== DIRECTIONS FOR THIS TASK ==
Exclude the pictures, and otherwise reproduce the data in full.
(DATA RECORDS Opens)
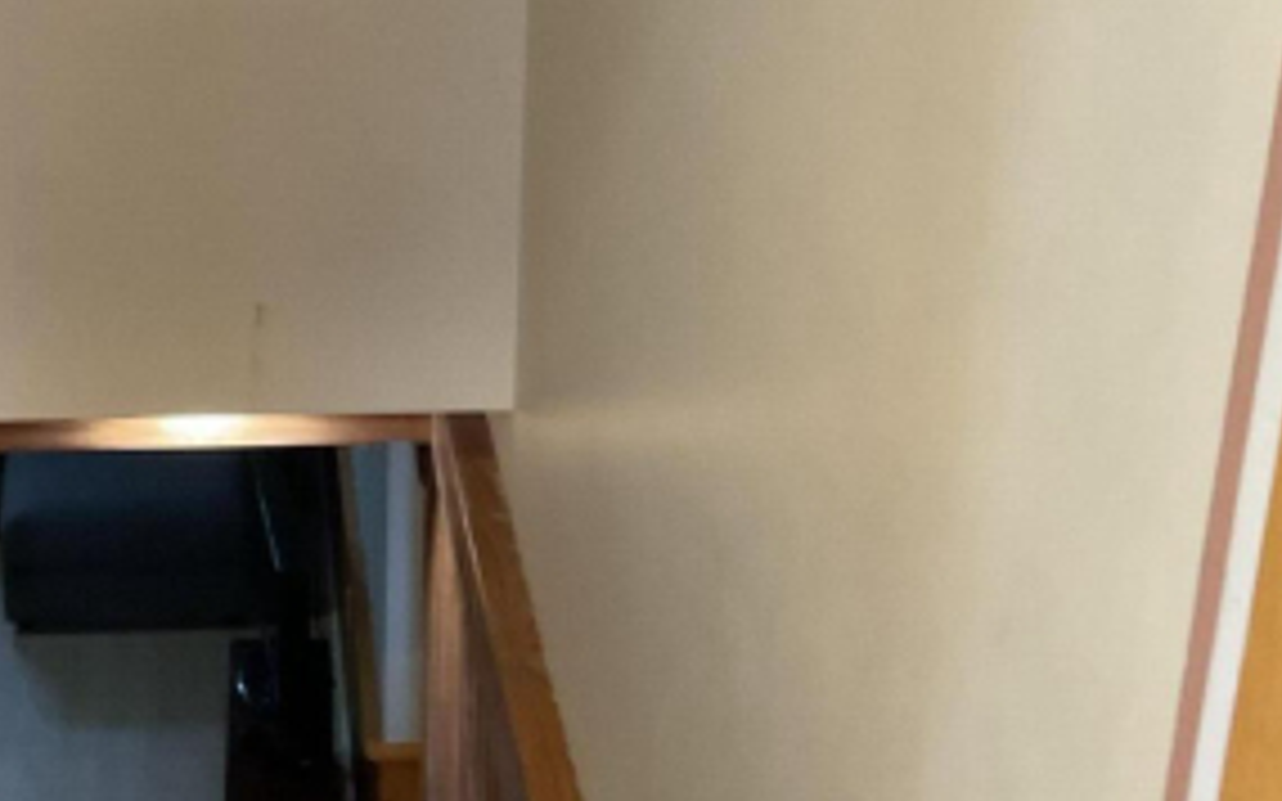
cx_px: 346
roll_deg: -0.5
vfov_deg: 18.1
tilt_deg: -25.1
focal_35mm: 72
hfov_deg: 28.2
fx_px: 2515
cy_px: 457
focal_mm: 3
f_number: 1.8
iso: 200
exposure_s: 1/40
(DATA RECORDS Closes)
== OUTPUT OF THE TASK ==
cx_px: 346
roll_deg: -0.5
vfov_deg: 18.1
tilt_deg: -25.1
focal_35mm: 72
hfov_deg: 28.2
fx_px: 2515
cy_px: 457
focal_mm: 3
f_number: 1.8
iso: 200
exposure_s: 1/40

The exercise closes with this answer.